Linguistic wonders

Posted on April 1, 2019 by lembrechtsjonas

So, I had a little question: did my English vocabulary improve after 5 years of paper writing? Good question, I thought, and nothing our good friend R could not help me answer! So I dove into the data, read in all 10 of my first-author publications (8 published, 2 in the review stage) into R (after cleaning away references and figures), and asked R boldly: is there more unique words in my more recent work? I went for the easy answer at first: I took a sample of 2000 words (to unify the length of each paper) from every paper and calculated how many unique words could be found in each one of them. The results were… disappointing (Fig. 1):

Figure 1: The number of unique words in a standardized sample of 2000 words (app. 3/4 of most papers) for each of my first-author publications, chronologically ordered (paper 1 published in 2014, paper 9 and 10 currently in the review stage).

A linear model on that data was far from significant: no trend at all could observed here. Perhaps I was not getting more eloquent after all?

But then my wife pointed out that, yes, sampling 2000 words is an attempt to standardize between papers, but the length of each paper will still strongly affect the amount of words used, with longer papers allowing for a more variable word use.

Could that be true?

Figure 2: The number of unique words in the same standardized sample of 2000 words, yet now as a function of the total length of the paper

Oh, yes, it was true! Longer papers indeed – perhaps obviously so – allowed for a higher diversity in words, even within that sample of 2000 words!

So what to do next? I still wanted to know if, if corrected for that bias, my vocabulary was increasing. After a brief over-dinner consult with my linguistically trained sister-in-law, I came up with the following:

Figure 3: cumulative unique word count throughout each paper (gray/reddish is old, greener is new, black is the most recent paper)

This graph wonderfully solves the issue, in my opinion. By plotting the cumulative unique word count in the order of the paper, I neatly take into account changes in structure in the writing, as per linguistic advice, while correcting for the length of the paper. Steeper curves would suggest a more elaborate use of the English language, even when they stopped earlier due to shorter paper length.

And indeed: my more recent papers (in green in Fig. 3) all but one (paper 6) show a steeper curve compared to the older papers. Especially paper 10 (the black line) is an interesting case, as it was a clear low outlier in Fig. 1. This time, it revealed a steep curve, together with the other recent papers, showing a great variety in word use despite its shorter length.

The trend is perhaps not too shocking, but of course none of these papers are ever written by me alone. There is a whole team of professionals behind each of them, giving me advice along the way, and likely suggesting new vocabulary to use, especially early on in my career.
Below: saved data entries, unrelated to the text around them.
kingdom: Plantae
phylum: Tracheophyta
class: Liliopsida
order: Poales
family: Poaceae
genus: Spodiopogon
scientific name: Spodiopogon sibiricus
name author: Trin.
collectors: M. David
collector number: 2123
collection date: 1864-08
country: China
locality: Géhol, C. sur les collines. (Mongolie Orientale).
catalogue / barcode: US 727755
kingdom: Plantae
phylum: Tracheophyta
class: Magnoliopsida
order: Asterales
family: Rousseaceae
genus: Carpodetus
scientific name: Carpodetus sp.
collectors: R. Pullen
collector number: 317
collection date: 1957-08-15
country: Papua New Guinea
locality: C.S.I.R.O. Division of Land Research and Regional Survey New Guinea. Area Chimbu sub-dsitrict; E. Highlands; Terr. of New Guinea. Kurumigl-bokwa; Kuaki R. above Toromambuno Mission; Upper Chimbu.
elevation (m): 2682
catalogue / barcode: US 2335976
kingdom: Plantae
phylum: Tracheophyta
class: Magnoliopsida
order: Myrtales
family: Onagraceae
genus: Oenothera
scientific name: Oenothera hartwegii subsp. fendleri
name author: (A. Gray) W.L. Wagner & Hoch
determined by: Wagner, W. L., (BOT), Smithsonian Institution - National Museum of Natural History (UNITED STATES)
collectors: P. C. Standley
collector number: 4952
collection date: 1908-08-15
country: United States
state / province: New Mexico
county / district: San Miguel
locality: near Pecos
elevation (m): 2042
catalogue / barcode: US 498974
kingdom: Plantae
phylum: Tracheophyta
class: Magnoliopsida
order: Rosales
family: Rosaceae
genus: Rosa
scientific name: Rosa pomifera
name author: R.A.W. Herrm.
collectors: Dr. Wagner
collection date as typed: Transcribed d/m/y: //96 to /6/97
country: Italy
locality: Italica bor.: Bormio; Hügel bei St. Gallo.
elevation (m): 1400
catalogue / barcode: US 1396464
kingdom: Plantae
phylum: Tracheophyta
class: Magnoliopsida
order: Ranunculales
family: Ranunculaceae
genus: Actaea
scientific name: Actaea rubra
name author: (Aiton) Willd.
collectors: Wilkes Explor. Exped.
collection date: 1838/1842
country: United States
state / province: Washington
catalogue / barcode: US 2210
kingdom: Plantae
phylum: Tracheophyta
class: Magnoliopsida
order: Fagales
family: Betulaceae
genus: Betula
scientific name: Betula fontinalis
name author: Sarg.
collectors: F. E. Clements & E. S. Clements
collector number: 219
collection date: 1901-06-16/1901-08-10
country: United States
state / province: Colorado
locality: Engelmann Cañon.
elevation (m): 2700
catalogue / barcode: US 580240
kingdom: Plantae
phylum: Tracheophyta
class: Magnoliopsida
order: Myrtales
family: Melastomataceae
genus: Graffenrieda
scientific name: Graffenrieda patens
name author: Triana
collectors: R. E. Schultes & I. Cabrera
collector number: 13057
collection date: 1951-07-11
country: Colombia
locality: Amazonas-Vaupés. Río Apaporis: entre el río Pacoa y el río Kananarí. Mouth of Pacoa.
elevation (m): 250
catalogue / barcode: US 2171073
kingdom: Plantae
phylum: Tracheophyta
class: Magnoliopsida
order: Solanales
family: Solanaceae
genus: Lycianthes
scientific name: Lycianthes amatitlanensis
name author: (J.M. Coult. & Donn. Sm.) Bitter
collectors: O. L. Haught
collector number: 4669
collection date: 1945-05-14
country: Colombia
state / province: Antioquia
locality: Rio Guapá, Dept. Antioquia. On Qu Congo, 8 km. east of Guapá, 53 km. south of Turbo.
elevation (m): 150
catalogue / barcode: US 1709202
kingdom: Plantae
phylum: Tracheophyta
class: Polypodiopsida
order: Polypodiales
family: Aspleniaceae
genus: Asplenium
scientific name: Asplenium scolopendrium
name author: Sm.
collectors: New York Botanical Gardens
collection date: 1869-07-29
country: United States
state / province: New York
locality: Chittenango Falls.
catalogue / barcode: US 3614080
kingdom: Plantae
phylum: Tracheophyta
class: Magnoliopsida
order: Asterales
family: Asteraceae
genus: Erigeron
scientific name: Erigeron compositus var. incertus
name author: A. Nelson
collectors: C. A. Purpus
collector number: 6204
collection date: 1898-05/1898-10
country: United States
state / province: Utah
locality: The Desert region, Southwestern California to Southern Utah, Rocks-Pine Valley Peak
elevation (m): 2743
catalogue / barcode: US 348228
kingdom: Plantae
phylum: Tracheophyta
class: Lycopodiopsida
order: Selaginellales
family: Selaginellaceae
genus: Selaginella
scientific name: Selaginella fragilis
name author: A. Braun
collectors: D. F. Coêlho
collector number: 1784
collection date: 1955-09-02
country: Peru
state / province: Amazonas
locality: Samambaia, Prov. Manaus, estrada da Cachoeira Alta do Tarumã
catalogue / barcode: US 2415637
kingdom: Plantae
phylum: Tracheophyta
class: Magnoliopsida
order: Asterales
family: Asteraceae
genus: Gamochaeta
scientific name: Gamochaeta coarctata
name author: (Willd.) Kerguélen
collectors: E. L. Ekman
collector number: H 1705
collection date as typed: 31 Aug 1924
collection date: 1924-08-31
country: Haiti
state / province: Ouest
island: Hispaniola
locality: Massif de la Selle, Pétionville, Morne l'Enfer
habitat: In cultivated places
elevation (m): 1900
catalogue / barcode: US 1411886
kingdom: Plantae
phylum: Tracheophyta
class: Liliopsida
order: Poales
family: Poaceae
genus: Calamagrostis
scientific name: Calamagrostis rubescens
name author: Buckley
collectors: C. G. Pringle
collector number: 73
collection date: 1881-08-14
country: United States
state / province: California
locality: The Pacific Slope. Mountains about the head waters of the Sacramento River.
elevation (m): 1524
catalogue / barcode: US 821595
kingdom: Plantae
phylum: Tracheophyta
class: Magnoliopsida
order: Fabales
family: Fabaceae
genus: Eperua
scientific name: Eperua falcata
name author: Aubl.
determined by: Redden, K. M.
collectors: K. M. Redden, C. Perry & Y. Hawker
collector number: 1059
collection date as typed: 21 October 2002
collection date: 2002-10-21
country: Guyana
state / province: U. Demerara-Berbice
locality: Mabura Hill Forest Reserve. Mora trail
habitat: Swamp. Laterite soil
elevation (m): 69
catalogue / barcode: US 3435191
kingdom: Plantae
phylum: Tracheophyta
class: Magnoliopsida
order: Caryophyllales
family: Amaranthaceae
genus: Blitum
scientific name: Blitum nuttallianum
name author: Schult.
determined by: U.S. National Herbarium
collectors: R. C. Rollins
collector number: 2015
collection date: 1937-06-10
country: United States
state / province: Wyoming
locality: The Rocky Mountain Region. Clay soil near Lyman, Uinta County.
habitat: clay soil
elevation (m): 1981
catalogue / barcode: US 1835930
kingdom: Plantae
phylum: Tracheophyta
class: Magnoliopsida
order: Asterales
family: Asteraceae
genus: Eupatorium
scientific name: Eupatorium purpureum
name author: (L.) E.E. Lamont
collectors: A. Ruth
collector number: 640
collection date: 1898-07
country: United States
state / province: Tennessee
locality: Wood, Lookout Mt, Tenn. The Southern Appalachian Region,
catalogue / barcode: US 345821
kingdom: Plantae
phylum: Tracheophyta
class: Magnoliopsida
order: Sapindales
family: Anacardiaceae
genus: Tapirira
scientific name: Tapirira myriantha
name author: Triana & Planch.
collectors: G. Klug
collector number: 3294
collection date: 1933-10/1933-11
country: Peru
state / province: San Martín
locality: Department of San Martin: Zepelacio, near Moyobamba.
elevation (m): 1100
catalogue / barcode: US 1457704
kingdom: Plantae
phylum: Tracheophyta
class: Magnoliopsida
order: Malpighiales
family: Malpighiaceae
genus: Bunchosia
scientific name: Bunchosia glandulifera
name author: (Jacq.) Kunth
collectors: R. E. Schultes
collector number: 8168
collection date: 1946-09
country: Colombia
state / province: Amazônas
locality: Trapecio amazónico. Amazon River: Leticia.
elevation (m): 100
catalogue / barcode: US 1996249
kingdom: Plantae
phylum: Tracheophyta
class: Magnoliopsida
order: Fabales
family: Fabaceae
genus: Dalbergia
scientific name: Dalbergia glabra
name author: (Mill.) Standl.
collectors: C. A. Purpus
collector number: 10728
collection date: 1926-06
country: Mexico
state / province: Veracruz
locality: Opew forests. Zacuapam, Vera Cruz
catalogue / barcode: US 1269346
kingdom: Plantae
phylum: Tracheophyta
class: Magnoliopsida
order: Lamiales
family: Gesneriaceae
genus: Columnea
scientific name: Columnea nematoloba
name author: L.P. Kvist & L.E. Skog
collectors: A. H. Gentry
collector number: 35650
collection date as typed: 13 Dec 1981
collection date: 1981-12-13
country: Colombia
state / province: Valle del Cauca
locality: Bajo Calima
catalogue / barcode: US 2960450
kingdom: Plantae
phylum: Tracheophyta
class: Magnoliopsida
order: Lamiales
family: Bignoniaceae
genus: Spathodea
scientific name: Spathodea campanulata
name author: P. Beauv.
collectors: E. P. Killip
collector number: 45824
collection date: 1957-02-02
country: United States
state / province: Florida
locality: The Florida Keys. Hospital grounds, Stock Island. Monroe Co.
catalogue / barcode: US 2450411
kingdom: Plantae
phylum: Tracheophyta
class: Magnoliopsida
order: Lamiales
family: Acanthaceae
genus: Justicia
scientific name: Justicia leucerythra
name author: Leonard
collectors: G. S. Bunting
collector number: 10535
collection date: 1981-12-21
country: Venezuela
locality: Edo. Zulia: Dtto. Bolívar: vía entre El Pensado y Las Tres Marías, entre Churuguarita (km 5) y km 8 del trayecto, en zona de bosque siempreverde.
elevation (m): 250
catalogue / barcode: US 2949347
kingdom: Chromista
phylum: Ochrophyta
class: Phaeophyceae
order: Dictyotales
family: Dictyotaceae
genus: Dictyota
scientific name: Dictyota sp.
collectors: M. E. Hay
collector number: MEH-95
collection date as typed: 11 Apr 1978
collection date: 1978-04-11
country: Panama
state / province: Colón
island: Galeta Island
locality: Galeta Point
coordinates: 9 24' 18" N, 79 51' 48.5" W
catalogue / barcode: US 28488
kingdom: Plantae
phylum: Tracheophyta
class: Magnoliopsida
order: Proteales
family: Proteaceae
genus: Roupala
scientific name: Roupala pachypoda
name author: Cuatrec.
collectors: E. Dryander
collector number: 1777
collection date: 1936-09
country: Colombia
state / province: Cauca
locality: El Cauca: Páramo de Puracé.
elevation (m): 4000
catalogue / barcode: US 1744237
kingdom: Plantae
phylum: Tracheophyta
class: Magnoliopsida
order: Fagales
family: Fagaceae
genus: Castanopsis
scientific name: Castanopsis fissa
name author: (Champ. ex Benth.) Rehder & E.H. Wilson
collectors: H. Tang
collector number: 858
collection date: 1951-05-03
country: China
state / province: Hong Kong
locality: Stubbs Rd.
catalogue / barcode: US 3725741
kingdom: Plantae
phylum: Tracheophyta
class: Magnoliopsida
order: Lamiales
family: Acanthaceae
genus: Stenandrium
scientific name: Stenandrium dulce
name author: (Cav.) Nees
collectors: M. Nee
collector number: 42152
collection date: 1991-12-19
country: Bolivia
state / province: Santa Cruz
So my vocabulary improved (a bit) over time. But how did the use of specific words change? Can we visualise changes in my topics of interests from the early stages of my PhD to my time as a postdoc now? As I now I had all this papers elegantly read in into R, this could easily be done. Check out the following:

Figure 4: Frequency of words in my 3 most recent papers (from my postdoc, so to speak), compared to word frequency in my 3 first papers (2014-2016). Colors indicate overall frequency of the word in question, the dashed line indicates a constant use in both datasets. Not all words are visualised.

And oh, is that interesting! There seems to be a constant interest in ‘change’, ‘anthropogenic’ and ‘conditions’ (as these are close to the dashed line). But my overal interest clearly shifted from a focus on ‘survival’ (of plants), ‘gaps’ (caused by disturbance), ‘native’ (and ‘non-native’ species) and ‘alpine’ and ‘elevational’-related questions to ‘soil’, ‘air’ and ‘microclimate’, and ‘temporal’ and ‘spatial’ patterns in ‘distributions’ at the ‘local’ ‘scale’.

Take this last one as a ‘spoiler’: from this recent papers, only one is currently published, so you can expect some more cool things about microclimate in the near future, as we are finally opening the black box that is the soil. Please stay tuned if you like those words above the dashed lines, cause you will see a lot more of them! If you are more of a fan of what happens below the dashed lines: don’t worry, there will be more of those as well, yet perhaps less often with me as a first author. That’s why we have students on board now!

Want to answer similar questions? The ‘Text mining in R‘-book from Julia Silge and David Robinson is a great source of code!